Where does the string "down" appear in the listing below? Copy every line where it does.

● Stored data:
====
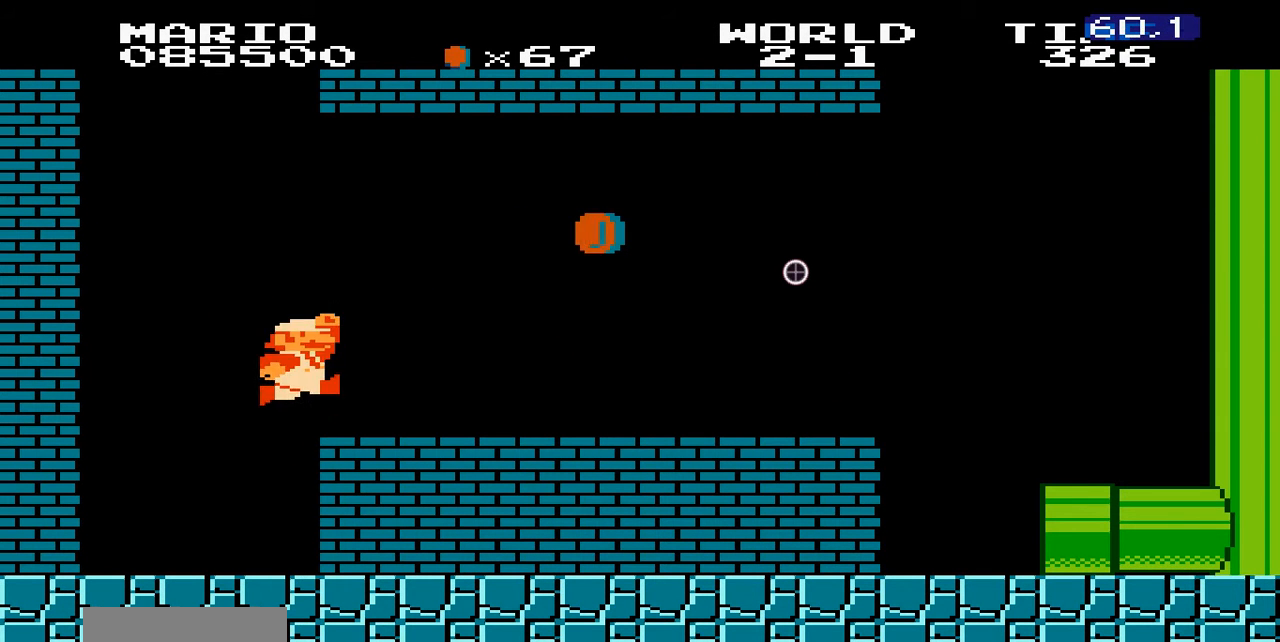
{"dt_ms": 500, "buttons": ["A", "B", "DPAD_RIGHT"], "events": [[400, "A", "down"]]}
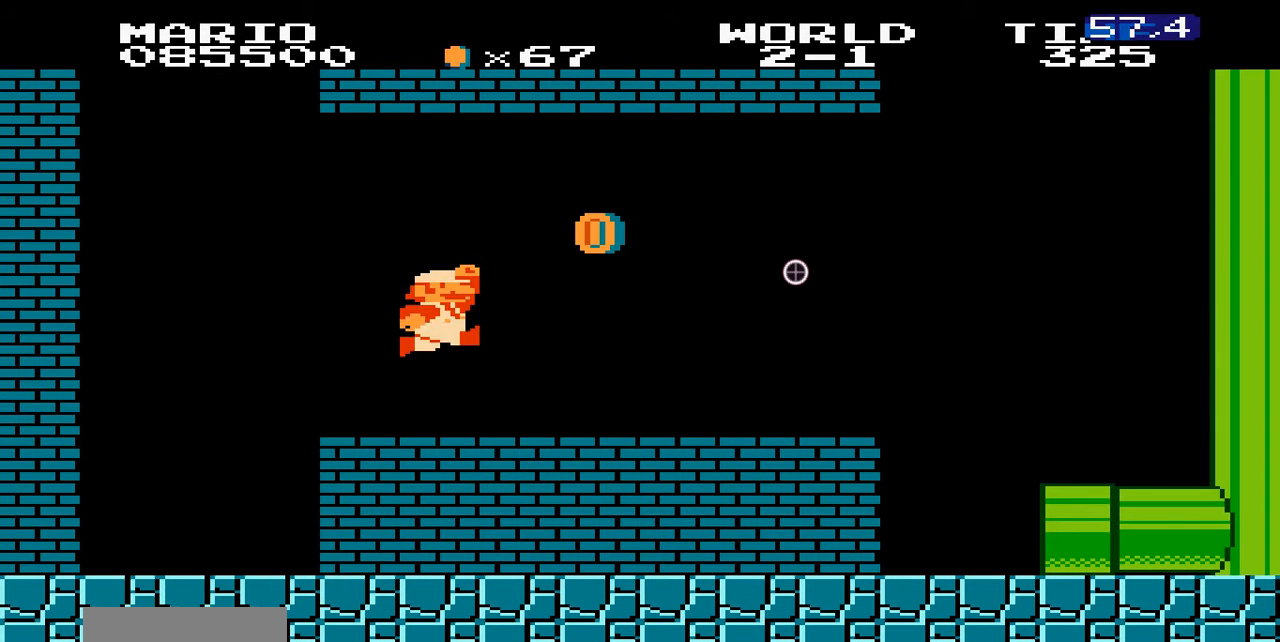
{"dt_ms": 500, "buttons": ["B", "DPAD_RIGHT"], "events": [[200, "A", "up"]]}
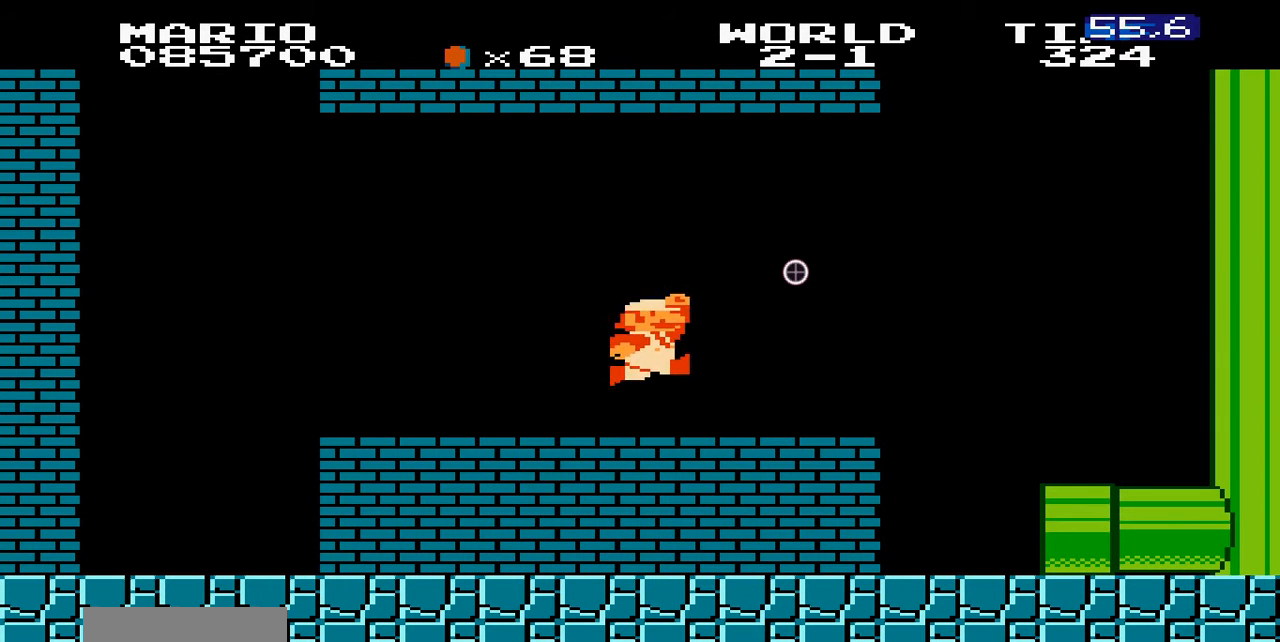
{"dt_ms": 500, "buttons": ["A", "B", "DPAD_DOWN"], "events": [[300, "DPAD_DOWN", "down"], [400, "A", "down"], [400, "DPAD_RIGHT", "up"]]}
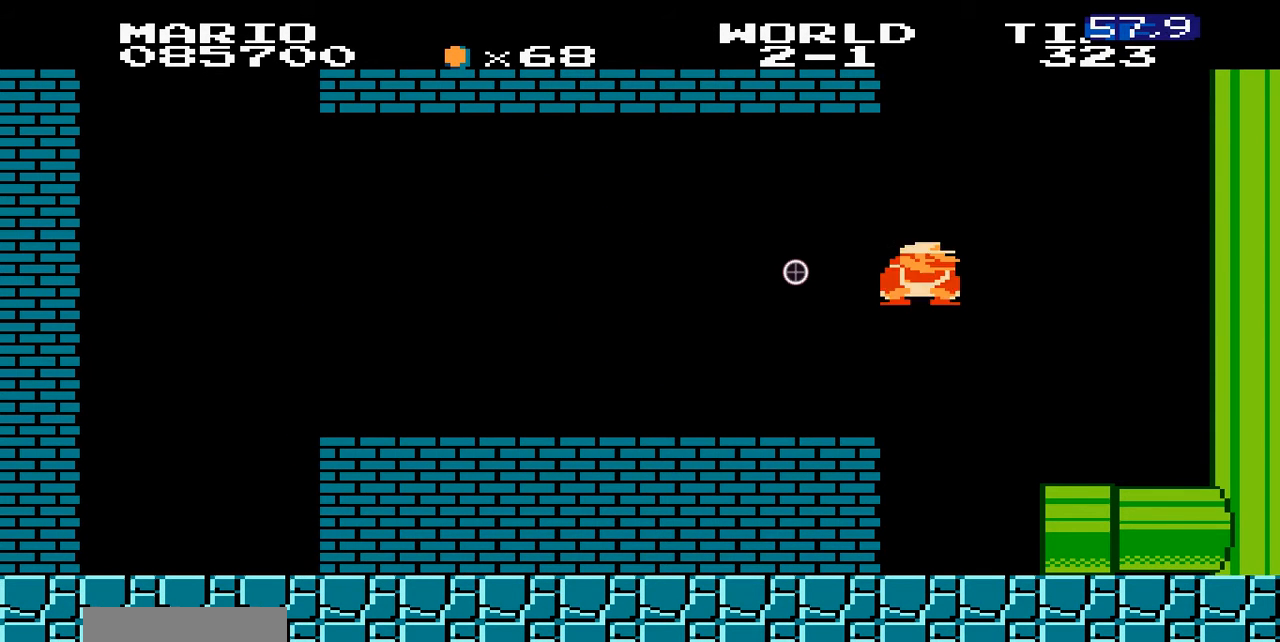
{"dt_ms": 500, "buttons": ["A", "B", "DPAD_DOWN", "DPAD_LEFT"], "events": [[400, "DPAD_LEFT", "down"]]}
====
● Worked solution:
{"dt_ms": 500, "buttons": ["A", "B", "DPAD_RIGHT"], "events": [[400, "A", "down"]]}
{"dt_ms": 500, "buttons": ["A", "B", "DPAD_DOWN"], "events": [[300, "DPAD_DOWN", "down"], [400, "A", "down"], [400, "DPAD_RIGHT", "up"]]}
{"dt_ms": 500, "buttons": ["A", "B", "DPAD_DOWN", "DPAD_LEFT"], "events": [[400, "DPAD_LEFT", "down"]]}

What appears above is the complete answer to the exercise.